#### Information supplied ####
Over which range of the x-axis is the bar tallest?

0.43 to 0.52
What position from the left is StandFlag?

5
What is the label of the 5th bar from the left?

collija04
####
#### Information supplied ####
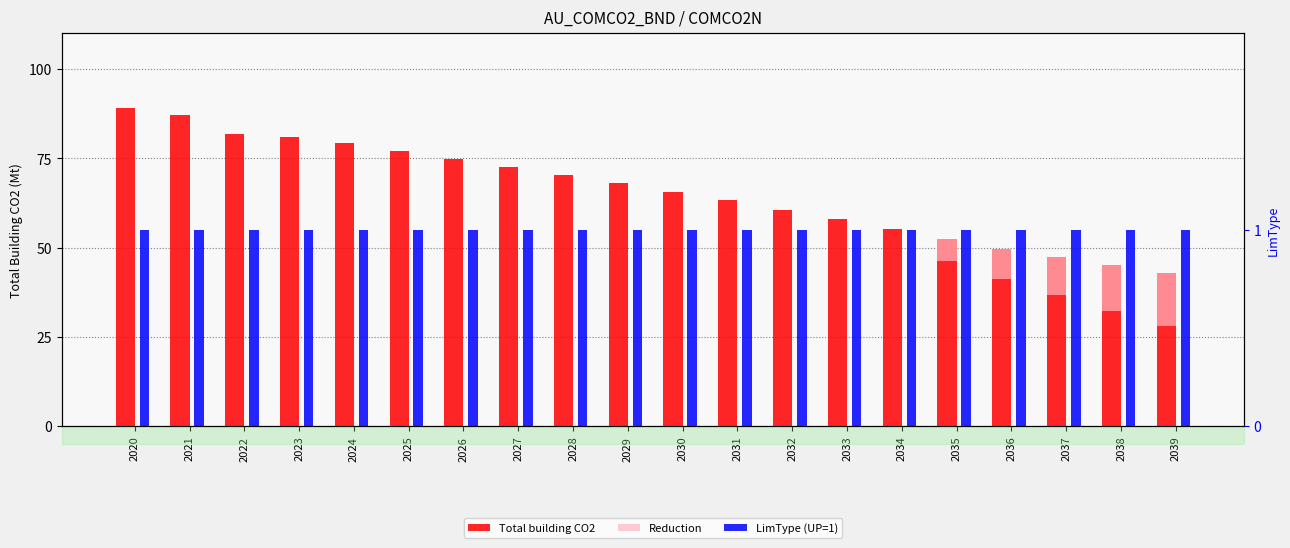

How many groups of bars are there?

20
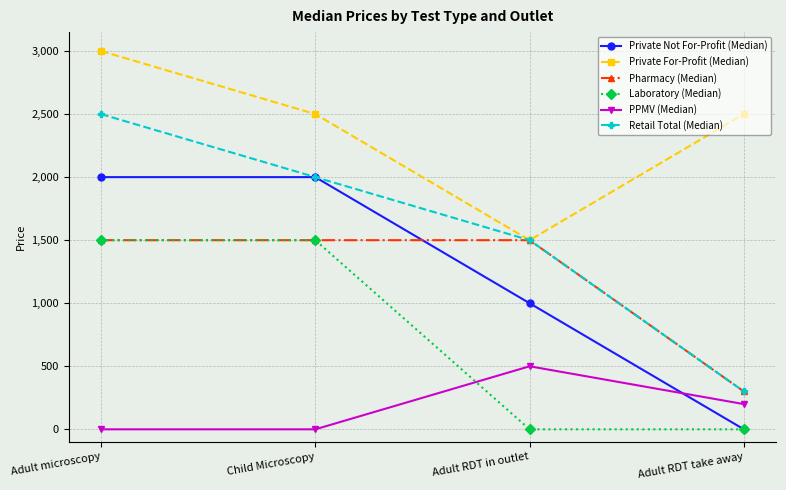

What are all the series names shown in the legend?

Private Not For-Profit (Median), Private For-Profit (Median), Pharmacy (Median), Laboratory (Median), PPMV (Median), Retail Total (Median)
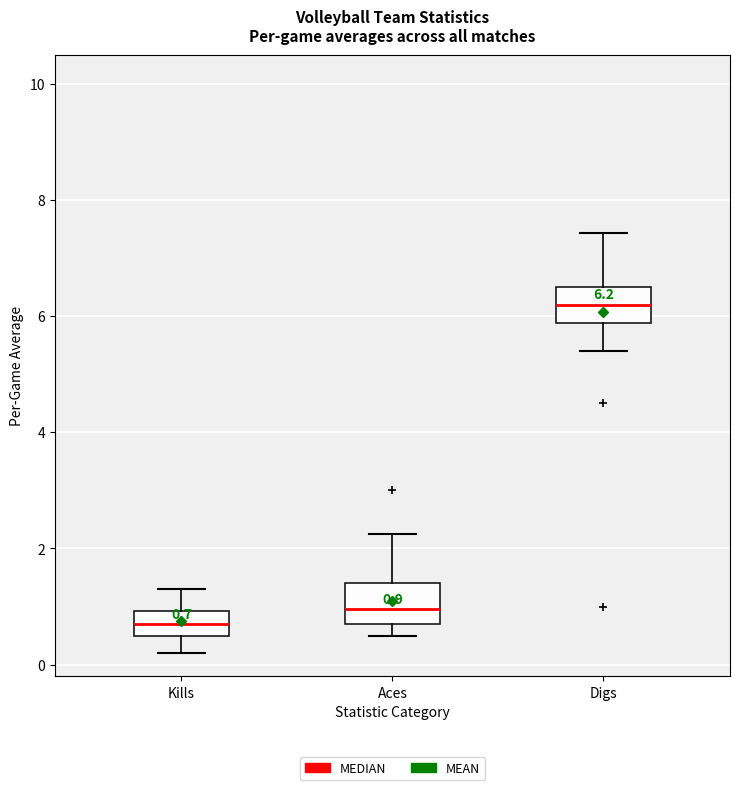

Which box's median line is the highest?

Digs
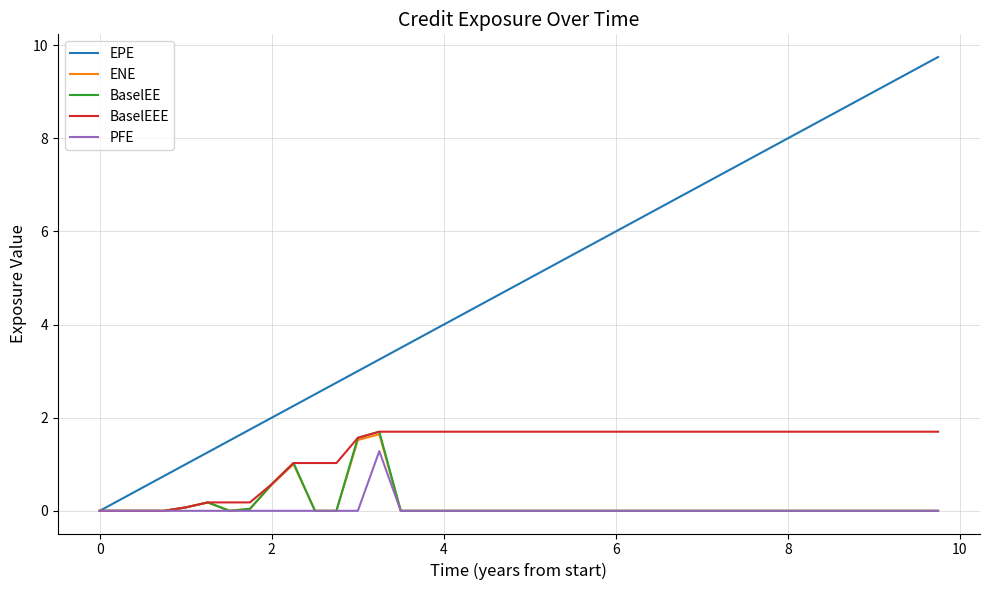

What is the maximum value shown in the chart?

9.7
####
#### Information supplied ####
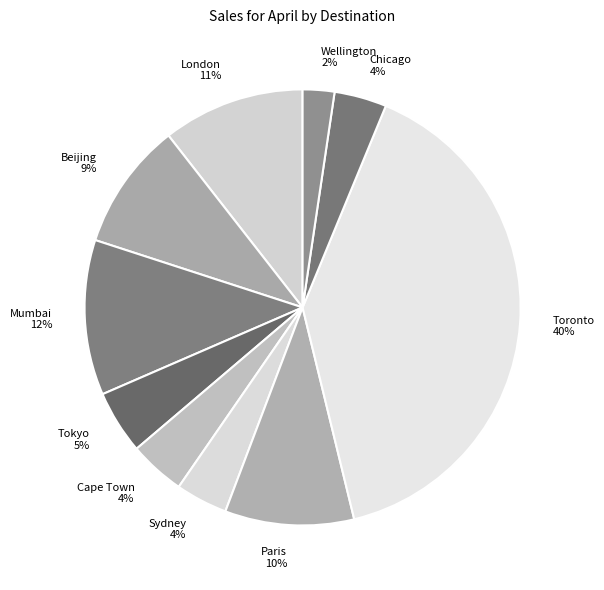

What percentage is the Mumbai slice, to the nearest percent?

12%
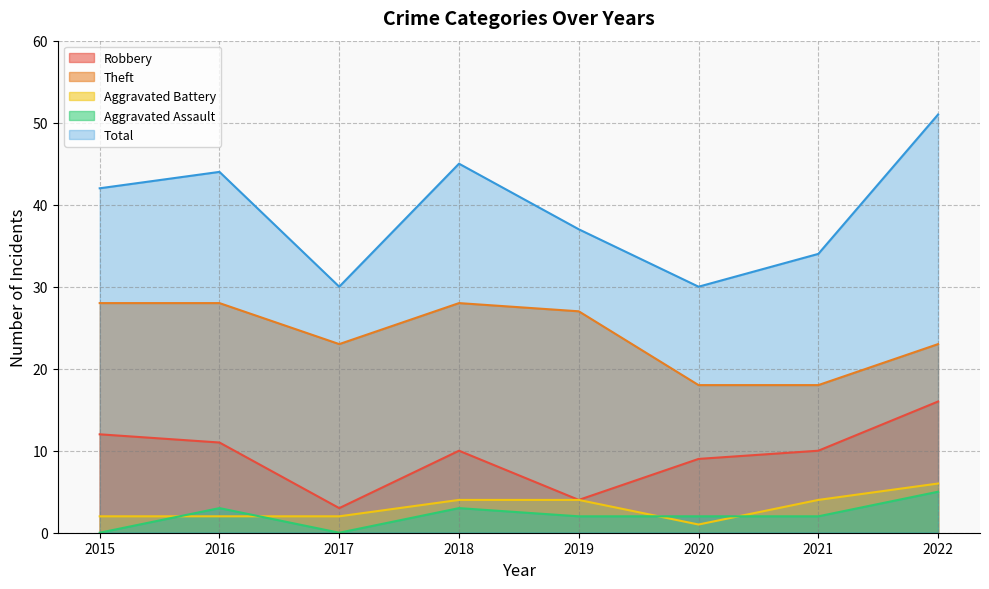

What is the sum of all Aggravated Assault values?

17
####
Can you quote the lines from the one containing "0.43 to 0.52" through the one containing "What is the label", including both of those lines?

**Your response:**
0.43 to 0.52
What position from the left is StandFlag?

5
What is the label of the 5th bar from the left?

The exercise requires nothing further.